À l'Opéra de Florence, c'est Carmen qui tue Don José
Alors que Carmen est normalement tuée par Don José, qui conclut l'opéra sur ces mots "Vous pouvez m'arrêter… c'est moi qui l'ai tuée. Ah ! Carmen ! ma Carmen adorée !", la fin nouvelle et cette femme maltraitée qui tue un ancien amant éconduit et violent résonne avec la triste actualité autour de l'Affaire Weinstein, ainsi que les mots-clés #balancetonporc et #metoo incitant les femmes victimes de harcèlements et d'agressions sexuelles à incriminer leurs assaillants et à parler sans honte.
Ce "twist", cette fin inattendue a suscité de nombreuses réactions, principalement articulées sur deux points. Ce choix questionne une fois de plus l'équilibre à trouver entre la liberté créatrice et le respect de l'œuvre. C'est d'ailleurs le principal point de discorde entraînant toutes les querelles et les scandales dans le monde de l'opéra : jusqu'où peut aller la liberté créatrice des interprètes et notamment du metteur en scène sans trahir ou dénaturer une œuvre. Peut-il changer le lieu, le temps (donc les décors et les costumes notamment ?), changer le texte et l'histoire même ? Le débat resurgit sans cesse, pas plus tard que le mois dernier avec La Bohème dans l'espace à l'Opéra de Paris, l'institution qui avait également remis à l'affiche le mois précédent l'œuvre de Patrice Chéreau (notamment célèbre pour avoir replacé la Tétralogie de Wagner durant la Révolution industrielle). Les exemples sont innombrables et s'arbitrent même devant les tribunaux, ou dans notre précédent article-débat : Classique ou Moderne ?

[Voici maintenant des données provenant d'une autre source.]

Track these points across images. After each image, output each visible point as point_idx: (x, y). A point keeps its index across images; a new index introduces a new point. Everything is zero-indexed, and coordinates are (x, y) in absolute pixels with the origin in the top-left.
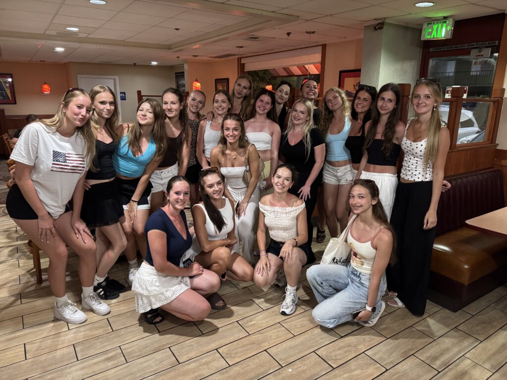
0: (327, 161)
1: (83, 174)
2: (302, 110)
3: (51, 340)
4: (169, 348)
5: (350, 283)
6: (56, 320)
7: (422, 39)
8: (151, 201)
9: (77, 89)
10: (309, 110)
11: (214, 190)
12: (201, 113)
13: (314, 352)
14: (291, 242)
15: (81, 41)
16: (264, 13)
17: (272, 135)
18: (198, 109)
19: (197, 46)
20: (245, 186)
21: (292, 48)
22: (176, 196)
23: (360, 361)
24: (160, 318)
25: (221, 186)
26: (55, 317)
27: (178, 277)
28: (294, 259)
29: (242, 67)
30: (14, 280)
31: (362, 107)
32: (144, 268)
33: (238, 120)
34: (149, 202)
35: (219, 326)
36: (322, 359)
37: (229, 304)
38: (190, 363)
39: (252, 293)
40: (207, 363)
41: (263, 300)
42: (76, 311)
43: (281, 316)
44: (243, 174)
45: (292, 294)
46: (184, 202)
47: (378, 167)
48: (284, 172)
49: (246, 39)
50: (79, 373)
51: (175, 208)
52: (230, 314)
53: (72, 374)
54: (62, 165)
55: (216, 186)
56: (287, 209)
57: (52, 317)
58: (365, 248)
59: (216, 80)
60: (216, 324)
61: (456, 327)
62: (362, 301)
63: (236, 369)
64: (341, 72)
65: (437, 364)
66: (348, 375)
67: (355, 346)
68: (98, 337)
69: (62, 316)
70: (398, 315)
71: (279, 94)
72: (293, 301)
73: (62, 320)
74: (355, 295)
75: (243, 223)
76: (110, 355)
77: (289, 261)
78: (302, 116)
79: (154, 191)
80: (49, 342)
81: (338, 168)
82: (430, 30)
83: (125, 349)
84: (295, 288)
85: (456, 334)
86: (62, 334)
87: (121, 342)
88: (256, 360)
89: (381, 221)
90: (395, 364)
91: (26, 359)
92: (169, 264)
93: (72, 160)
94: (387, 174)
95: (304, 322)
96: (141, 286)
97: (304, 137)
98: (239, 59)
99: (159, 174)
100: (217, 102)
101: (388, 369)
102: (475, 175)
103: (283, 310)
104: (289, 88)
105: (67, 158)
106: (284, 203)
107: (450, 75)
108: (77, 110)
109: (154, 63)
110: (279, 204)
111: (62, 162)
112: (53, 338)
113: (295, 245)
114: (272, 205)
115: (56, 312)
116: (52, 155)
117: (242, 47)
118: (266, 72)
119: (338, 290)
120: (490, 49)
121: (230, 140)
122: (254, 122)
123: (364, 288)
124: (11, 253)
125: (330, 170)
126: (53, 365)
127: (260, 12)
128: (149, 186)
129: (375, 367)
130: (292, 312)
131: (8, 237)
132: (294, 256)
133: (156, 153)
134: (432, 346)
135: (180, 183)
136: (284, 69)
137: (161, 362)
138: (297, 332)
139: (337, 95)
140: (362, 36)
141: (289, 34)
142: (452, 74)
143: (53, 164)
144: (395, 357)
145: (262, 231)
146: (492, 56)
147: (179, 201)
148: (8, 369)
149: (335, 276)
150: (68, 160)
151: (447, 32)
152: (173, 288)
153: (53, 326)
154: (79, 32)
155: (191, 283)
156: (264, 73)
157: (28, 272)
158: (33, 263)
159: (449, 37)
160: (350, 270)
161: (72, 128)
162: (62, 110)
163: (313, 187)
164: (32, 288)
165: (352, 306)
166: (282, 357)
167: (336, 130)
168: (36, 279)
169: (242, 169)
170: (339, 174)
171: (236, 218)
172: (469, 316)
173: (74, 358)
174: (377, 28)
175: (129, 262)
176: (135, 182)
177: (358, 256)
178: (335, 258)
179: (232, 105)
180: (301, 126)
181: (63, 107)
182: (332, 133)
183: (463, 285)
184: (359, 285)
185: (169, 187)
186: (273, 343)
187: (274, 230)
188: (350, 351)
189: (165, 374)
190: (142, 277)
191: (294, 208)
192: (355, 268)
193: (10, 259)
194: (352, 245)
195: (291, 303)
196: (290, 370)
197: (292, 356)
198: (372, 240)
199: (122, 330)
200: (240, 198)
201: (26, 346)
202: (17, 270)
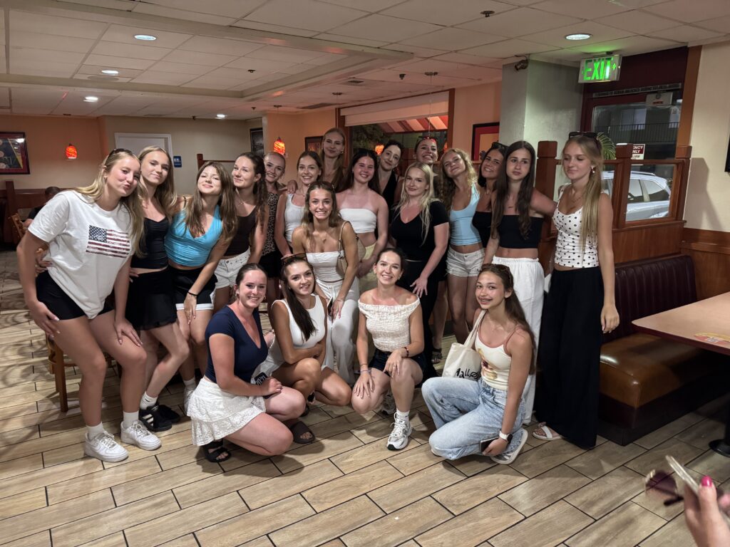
0: (451, 245)
1: (127, 259)
2: (418, 176)
3: (80, 483)
4: (237, 491)
5: (481, 402)
6: (86, 457)
7: (580, 81)
8: (215, 299)
9: (122, 150)
10: (427, 177)
11: (300, 284)
12: (280, 182)
13: (430, 495)
14: (401, 352)
15: (122, 87)
16: (367, 50)
17: (376, 213)
18: (276, 178)
19: (279, 93)
20: (340, 278)
21: (409, 94)
22: (247, 290)
23: (491, 507)
24: (226, 455)
25: (310, 279)
26: (85, 454)
27: (248, 397)
28: (403, 374)
29: (341, 120)
30: (29, 408)
31: (490, 171)
32: (203, 385)
33: (330, 189)
34: (212, 301)
35: (305, 464)
36: (441, 504)
37: (319, 437)
38: (264, 510)
39: (350, 422)
40: (286, 510)
41: (364, 431)
42: (114, 445)
43: (388, 451)
44: (335, 262)
45: (404, 422)
46: (257, 297)
47: (514, 251)
48: (390, 258)
49: (344, 84)
50: (118, 522)
51: (246, 306)
52: (320, 448)
53: (108, 524)
54: (100, 245)
55: (303, 277)
56: (396, 307)
57: (81, 454)
58: (496, 355)
59: (306, 139)
60: (300, 462)
61: (623, 465)
62: (496, 426)
63: (325, 517)
64: (475, 126)
65: (593, 511)
66: (473, 524)
67: (486, 489)
68: (143, 479)
69: (94, 452)
70: (546, 450)
71: (386, 157)
72: (405, 432)
73: (94, 457)
74: (487, 418)
75: (338, 328)
76: (158, 500)
77: (397, 376)
78: (418, 185)
79: (219, 285)
80: (78, 485)
81: (466, 254)
82: (590, 70)
83: (179, 493)
84: (407, 414)
85: (622, 473)
86: (95, 474)
87: (174, 485)
88: (353, 506)
89: (515, 319)
90: (537, 511)
91: (48, 505)
92: (237, 379)
93: (114, 239)
94: (525, 259)
95: (419, 459)
96: (199, 410)
97: (421, 212)
98: (338, 110)
99: (223, 264)
100: (303, 167)
101: (527, 516)
102: (654, 263)
103: (391, 443)
104: (399, 150)
105: (108, 236)
106: (392, 299)
107: (639, 128)
108: (122, 175)
109: (221, 116)
110: (384, 302)
111: (100, 241)
112: (84, 480)
113: (405, 355)
114: (376, 303)
115: (87, 447)
116: (88, 231)
117: (340, 94)
118: (375, 127)
119: (463, 412)
120: (671, 95)
121: (319, 215)
122: (352, 194)
123: (499, 409)
124: (24, 373)
125: (455, 258)
126: (84, 512)
127: (360, 49)
128: (212, 280)
129: (510, 514)
130: (402, 447)
131: (21, 353)
132: (404, 369)
133: (222, 233)
134: (589, 489)
135: (253, 273)
136: (400, 122)
137: (225, 509)
138: (409, 471)
139: (459, 156)
140: (500, 78)
141: (402, 76)
142: (642, 128)
143: (89, 243)
144: (540, 501)
145: (363, 339)
146: (674, 103)
147: (252, 296)
148: (25, 518)
149: (460, 392)
150: (109, 239)
151: (612, 72)
152: (243, 413)
153: (84, 465)
154: (119, 76)
155: (267, 405)
156: (374, 129)
157: (48, 397)
158: (55, 386)
159: (615, 79)
160: (482, 386)
161: (115, 198)
162: (103, 176)
163: (431, 279)
164: (55, 417)
165: (481, 432)
166: (388, 502)
167: (460, 204)
168: (59, 406)
169: (335, 255)
170: (467, 263)
171: (329, 322)
172: (643, 451)
173: (111, 505)
174: (518, 67)
175: (185, 382)
176: (195, 273)
177: (489, 366)
178: (460, 369)
179: (323, 172)
180: (418, 198)
181: (105, 171)
182: (456, 209)
183: (632, 408)
184: (492, 405)
185: (240, 278)
186: (375, 486)
187: (379, 337)
188: (479, 495)
189: (231, 523)
190: (201, 398)
191: (405, 306)
192: (487, 383)
193: (24, 380)
194: (480, 352)
195: (401, 434)
196: (397, 518)
197: (400, 501)
198: (506, 343)
199: (175, 470)
200: (334, 294)
201: (48, 490)
202: (34, 394)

L'autre point sulfureux soulevé par une Carmen meurtrière et/ou en légitime défense est ce message renvoyé avec une certaine violence au spectateur (mais n'est-ce pas aussi la mission du théâtre ?) : comment pouvait-il supporter de voir une femme assassinée par un homme jaloux ? À cela la réponse paraît assez évidente. Voir n'est pas cautionner et le principe même du théâtre repose sur la "catharsis" : vivre un drame en tant que spectateur pour ne pas avoir à le vivre en tant qu'acteur. Mais cette mise en scène a également le mérite de rappeler l'horreur tragique de cet opéra et notamment de la Carmencita, femme sacrifiée parce que libre et qui brave fièrement la mort et la violence, même si tout lui prédit une fin tragique.
Bien entendu, l'enjeu dépasse cette mise en scène et questionne le rapport de chacun à l'art (voire à la vie). Le débat reste donc grand ouvert, notamment en commentaires dans l'espace en bas de cette page.
*Mise à jour : les places pour ce spectacle très commenté ont toutes été vendues avant même la première représentation et le public présent à la première le 7 janvier a applaudi les chanteurs avant de copieusement siffler et huer le metteur en scène venu saluer. D'autant que la fin originale aura finalement fait long feu, comme un pétard mouillé : le pistolet de Carmen s'est enrayé et malgré plusieurs tentatives, elle a contraint Don José à simuler une mort par crise cardiaque.